Report each line below that carries the word "zona".

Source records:
════════

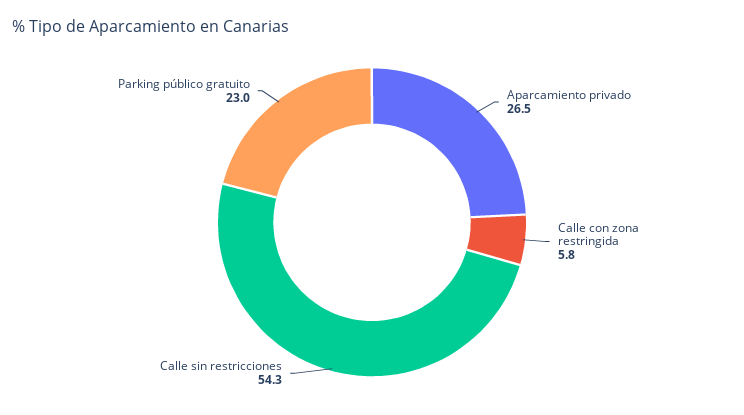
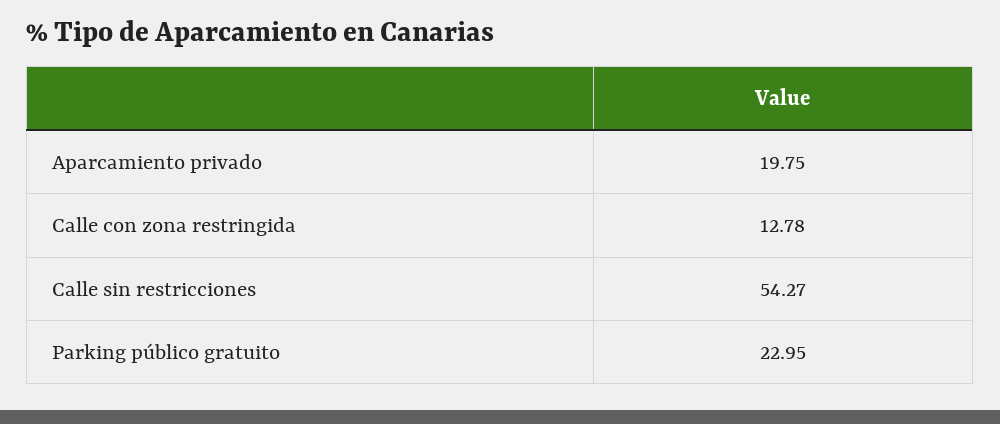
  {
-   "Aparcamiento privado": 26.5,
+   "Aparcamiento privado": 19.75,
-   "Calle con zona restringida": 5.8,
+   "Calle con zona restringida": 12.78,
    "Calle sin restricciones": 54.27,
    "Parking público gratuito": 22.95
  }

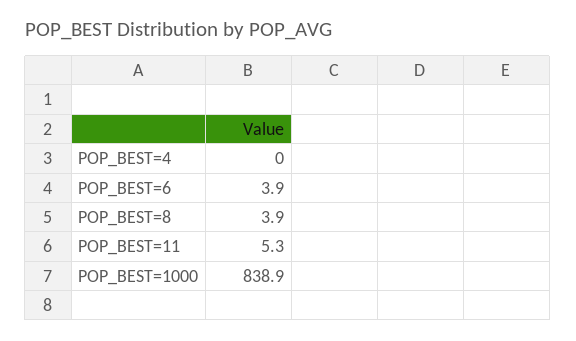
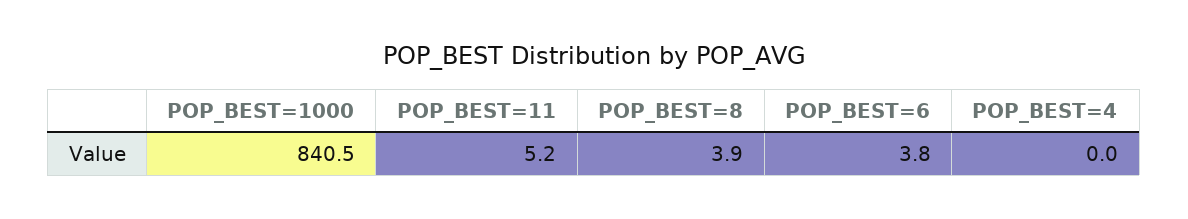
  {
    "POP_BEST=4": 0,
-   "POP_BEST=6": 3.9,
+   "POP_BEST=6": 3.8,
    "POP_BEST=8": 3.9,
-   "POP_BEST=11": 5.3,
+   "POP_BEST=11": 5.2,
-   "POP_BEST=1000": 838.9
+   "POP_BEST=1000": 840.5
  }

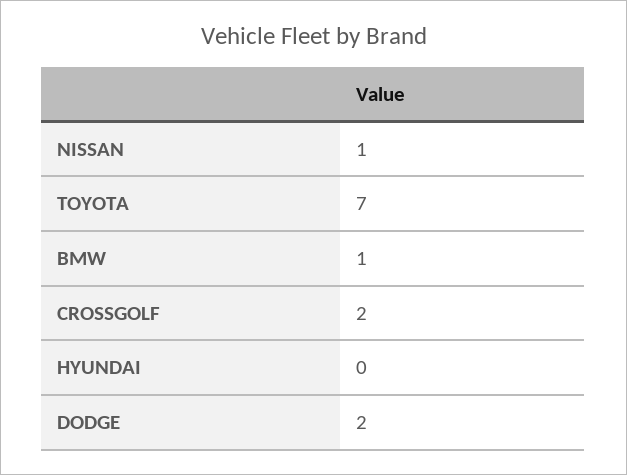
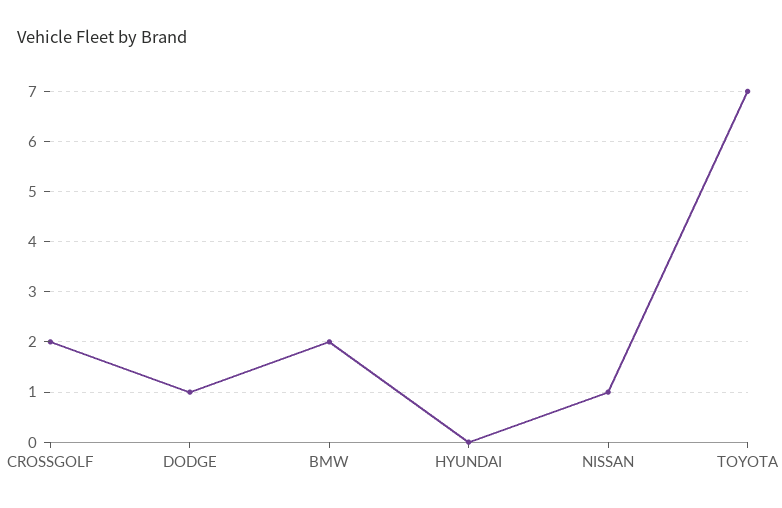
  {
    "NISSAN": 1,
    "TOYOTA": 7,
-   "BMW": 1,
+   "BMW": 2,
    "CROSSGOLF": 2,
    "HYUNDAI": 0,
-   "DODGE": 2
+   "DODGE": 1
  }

════════

= Solved exercise =
-   "Calle con zona restringida": 5.8,
+   "Calle con zona restringida": 12.78,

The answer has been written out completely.